The first ever collection of John Edgar Wideman’s most influential essays and articles, five decades of cultural and literary criticism that paint a vivid portrait of America’s changing landscape and chronicle the emergence and evolution of a major presence in fiction.
You’d be forgiven for mistaking sections of Wideman’s nonfiction for poetry. The stark imagery of his language, the nimbleness of thought that traverses time and place with breathtaking quickness, and the deep reflection on a life that has known more than its share of pain go beyond what we usually think of essayistic prose. This is like a written form of jazz, a musical genre to which Wideman returns frequently ... Extraordinary ... Few have ever written so well about basketball ... When you finish a Wideman essay you feel a little different from when you started. You’ve gone somewhere and had your senses rearranged a little. Poetry has a way of doing that, even when it’s wrapped in prose.
Wideman is a writer of titanic skill. He explores predicaments of race, place, sport, and music with a close attention, and he articulates his explorations—as intimate as they may be for him—in a way that is inviting, not alienating ... I think the triumph of Languages is that it...give[s] us a pathway through the mind of Wideman.

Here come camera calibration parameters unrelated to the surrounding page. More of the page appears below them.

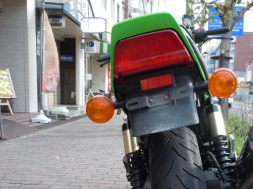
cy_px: 158
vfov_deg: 27.3
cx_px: 156
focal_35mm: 52
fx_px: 380
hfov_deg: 36.7
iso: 100
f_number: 3.7
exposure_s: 1/160
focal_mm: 5
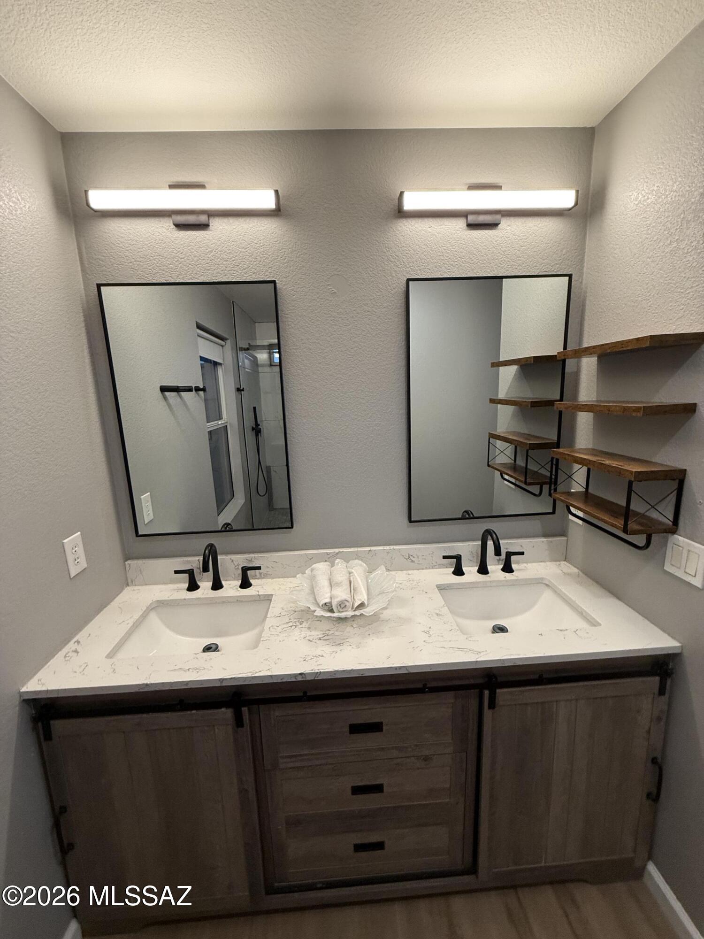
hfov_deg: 85.7
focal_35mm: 14
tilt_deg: -10.1
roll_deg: +1.7
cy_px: 470
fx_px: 380
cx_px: 352
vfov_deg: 102.1
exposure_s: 1/120
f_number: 2.2
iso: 250
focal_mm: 2.22
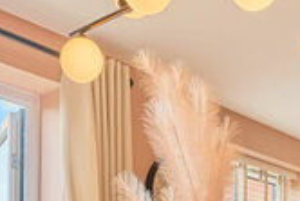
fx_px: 517
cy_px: 273
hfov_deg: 32.3
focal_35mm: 62
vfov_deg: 19.9
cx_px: 172
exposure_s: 1/2
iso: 100
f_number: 10
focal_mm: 14.7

His beliefs, his principles, his willingness to explore and not detach himself from his themes and the central engine of his oeuvre. If there is a way to approach this kind of text through a binary of success, I think it might be a book that feels especially useful for a writer to spend time with.
Through a mixture of journalism, literary and cultural criticism, and biographical and political essays, the varied career of the prolific Wideman is on full display in this new collection of his long-form nonfiction writing ... Wideman is always insightful, honest, and absorbing. This collection is an essential addition to a masterful oeuvre.